Globalement, en Afrique occidentale, les institutions politiques abordent la question du genre davantage dans une perspective de promotion de l’égalité entre l’homme et la femme (paradigme binaire) que sur le fondement de la nécessité  d’une approche reposant sur une libre orientation sexuelle, identité et expression de genre.  La Politique Nationale Genre du Mali par exemple s’inscrit dans le respect des «  valeurs socioculturelles qui forgent l'identité et la fierté du Peuple malien. Elle vient plutôt réaffirmer et renforcer les valeurs positives et respectueuses des droits des femmes et des hommes qui se traduisent dans les pratiques familiales, sociales et communautaires. Elle réaffirme le rôle indéniable de la famille comme vecteur de transmission des valeurs culturelles et égalitaires ». Dans la même logique, afin de rester ancré   dans les valeurs de base de son pays, le président sénégalais affirmait que « le Sénégal est un pays tolérant qui ne fait pas de discrimination en termes de traitement sur les droits (…) mais qui n’est pas prêt à dépénaliser l’homosexualité. C’est l’option du Sénégal pour le moment. Cela ne veut pas dire que [que les sénégalais soient] homophobes. Mais il faut que la société absorbe, prenne le temps de traiter ces questions sans qu’il y ait pression ». Des études démontrent pourtant que l’homosexualité « comme orientation sexuelle et les homosexualités comme praxis dynamiques dans l’univers des sexualités » n’étaient pas étrangères aux cultures des sociétés africaines « pré-civilisatrices ». Bien au contraire la recherche révèle une société africaine précoloniale tolérante vis-à-vis  des minorités sexuelles et dont la tendance à l’intolérance prend son origine  avec l'établissement de lois imposées par la colonisation.

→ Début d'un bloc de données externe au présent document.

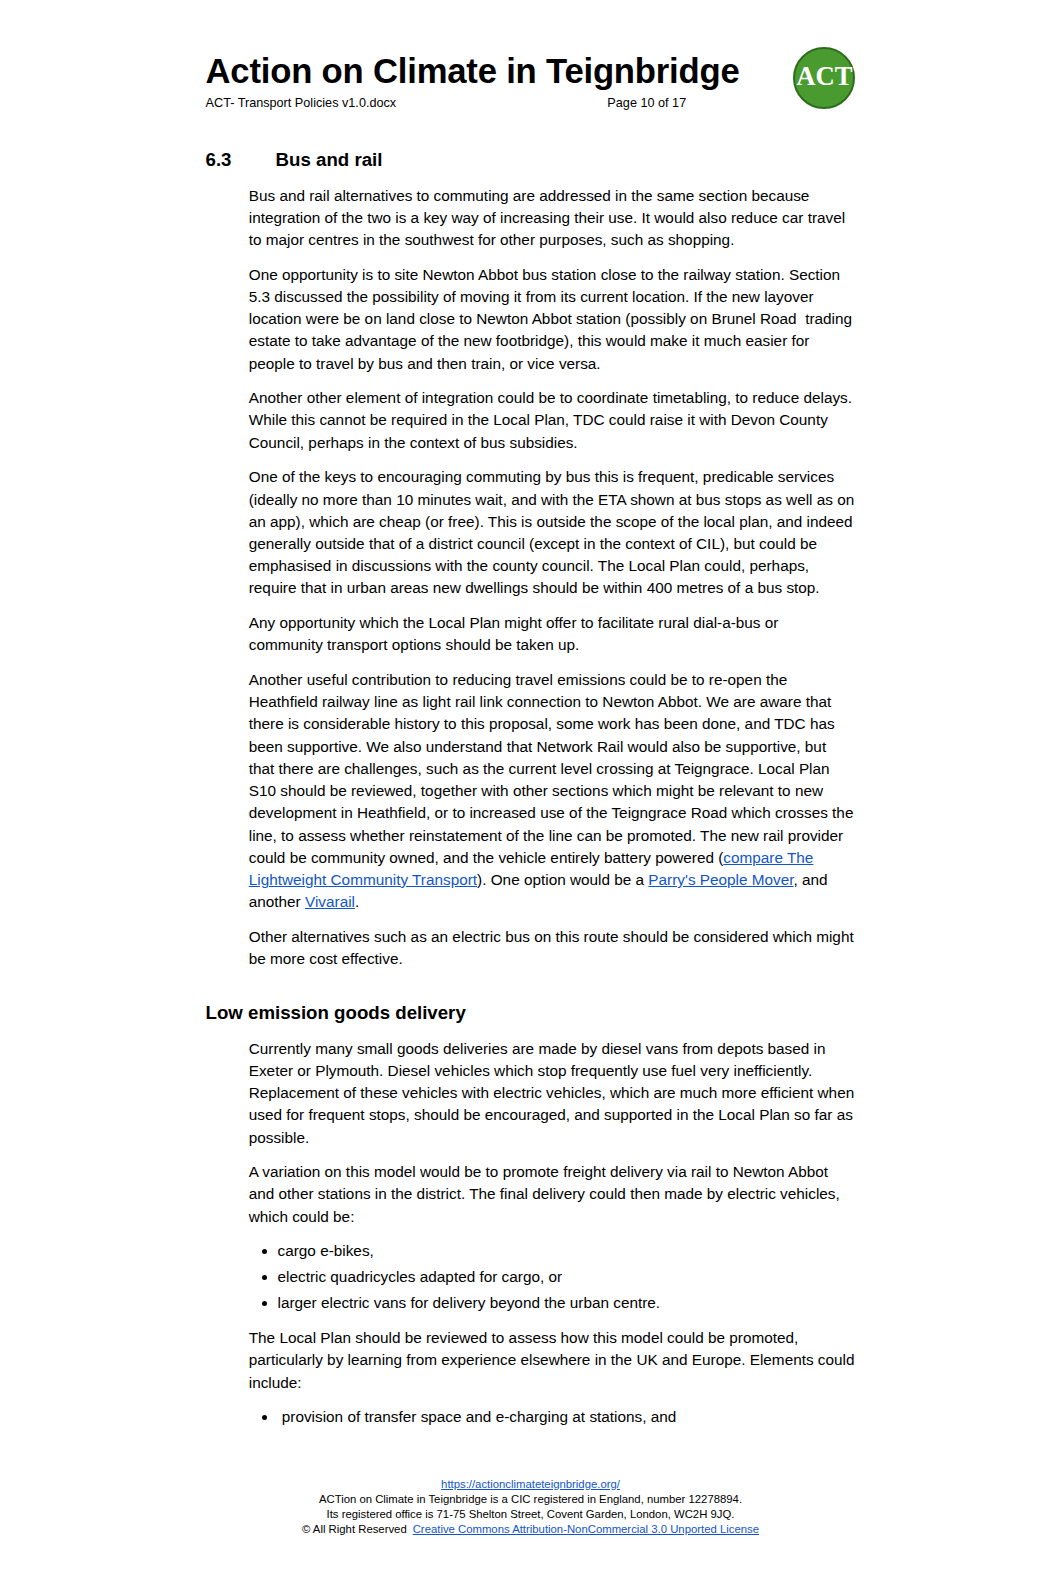Action on Climate in Teignbridge
ACT- Transport Policies v1.0.docx Page 10 of 17
ACT
6.3 Bus and rail
Bus and rail alternatives to commuting are addressed in the same section because integration of the two is a key way of increasing their use. It would also reduce car travel to major centres in the southwest for other purposes, such as shopping.
One opportunity is to site Newton Abbot bus station close to the railway station. Section 5.3 discussed the possibility of moving it from its current location. If the new layover location were be on land close to Newton Abbot station (possibly on Brunel Road trading estate to take advantage of the new footbridge), this would make it much easier for people to travel by bus and then train, or vice versa.
Another other element of integration could be to coordinate timetabling, to reduce delays. While this cannot be required in the Local Plan, TDC could raise it with Devon County Council, perhaps in the context of bus subsidies.
One of the keys to encouraging commuting by bus this is frequent, predicable services (ideally no more than 10 minutes wait, and with the ETA shown at bus stops as well as on an app), which are cheap (or free). This is outside the scope of the local plan, and indeed generally outside that of a district council (except in the context of CIL), but could be emphasised in discussions with the county council. The Local Plan could, perhaps, require that in urban areas new dwellings should be within 400 metres of a bus stop.
Any opportunity which the Local Plan might offer to facilitate rural dial-a-bus or community transport options should be taken up.
Another useful contribution to reducing travel emissions could be to re-open the Heathfield railway line as light rail link connection to Newton Abbot. We are aware that there is considerable history to this proposal, some work has been done, and TDC has been supportive. We also understand that Network Rail would also be supportive, but that there are challenges, such as the current level crossing at Teigngrace. Local Plan S10 should be reviewed, together with other sections which might be relevant to new development in Heathfield, or to increased use of the Teigngrace Road which crosses the line, to assess whether reinstatement of the line can be promoted. The new rail provider could be community owned, and the vehicle entirely battery powered (compare The Lightweight Community Transport). One option would be a Parry's People Mover, and another Vivarail.
Other alternatives such as an electric bus on this route should be considered which might be more cost effective.
Low emission goods delivery
Currently many small goods deliveries are made by diesel vans from depots based in Exeter or Plymouth. Diesel vehicles which stop frequently use fuel very inefficiently. Replacement of these vehicles with electric vehicles, which are much more efficient when used for frequent stops, should be encouraged, and supported in the Local Plan so far as possible.
A variation on this model would be to promote freight delivery via rail to Newton Abbot and other stations in the district. The final delivery could then made by electric vehicles, which could be:
cargo e-bikes,
electric quadricycles adapted for cargo, or
larger electric vans for delivery beyond the urban centre.
The Local Plan should be reviewed to assess how this model could be promoted, particularly by learning from experience elsewhere in the UK and Europe. Elements could include:
provision of transfer space and e-charging at stations, and
https://actionclimateteignbridge.org/
ACTion on Climate in Teignbridge is a CIC registered in England, number 12278894.
Its registered office is 71-75 Shelton Street, Covent Garden, London, WC2H 9JQ.
© All Right Reserved Creative Commons Attribution-NonCommercial 3.0 Unported License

Le module est divisé en quatre thèmes :

  • Thème no. 1 : Discrimination fondée sur le genre et femmes en conflit avec la loi
  • Thème no. 2 : Vulnérabilités des filles en conflit avec la loi
  • Thème no. 3 : Discrimination et violence à l’encontre des personnes qui se déclarent ou sont perçues comme des personnes LGBTI 
  • Thème no. 4 : Diversité en termes de genre du personnel dans le système de justice pénale
 

Objectifs d'apprentissage

  • Évaluer de manière critique les différentes façons dont les problèmes liés au genre surviennent aux différentes étapes du système de justice pénale.
  • Décrire l’impact des pratiques, structures et règles et préjugés genrés sur les plaignantes et les plaignants, les témoins, les personnes accusées/prévenues ou emprisonnées dans le contexte du système de justice pénale. 
  • Définir les risques accrus pour les personnes confrontées à la discrimination et à la violence en raison de leur orientation sexuelle, de leur identité et expression de genre, ainsi que de leurs caractéristiques sexuelles au cours d’une procédure pénale, ainsi que les risques accrus de préjudice disproportionné du fait de leur interaction avec le système de justice pénale. Expliquer comment le « genre » n'est pas un concept synonyme de femmes, et que les rôles et caractéristiques attribués à un genre sont des construits sociaux, ainsi  que des motifs potentiels de discrimination et de violence à l’égard de tous (femmes, hommes, et personnes qui se déclarent d'un troisième genre, de genre neutre, ou fluide). 
  • Reconnaître les principales normes internationales protégeant les droits des femmes, des filles et des personnes LGBTI dans le système de justice pénale. 
  • Expliquer les questions clés soulevées par la diversité de genre du personnel dans le système de justice pénale.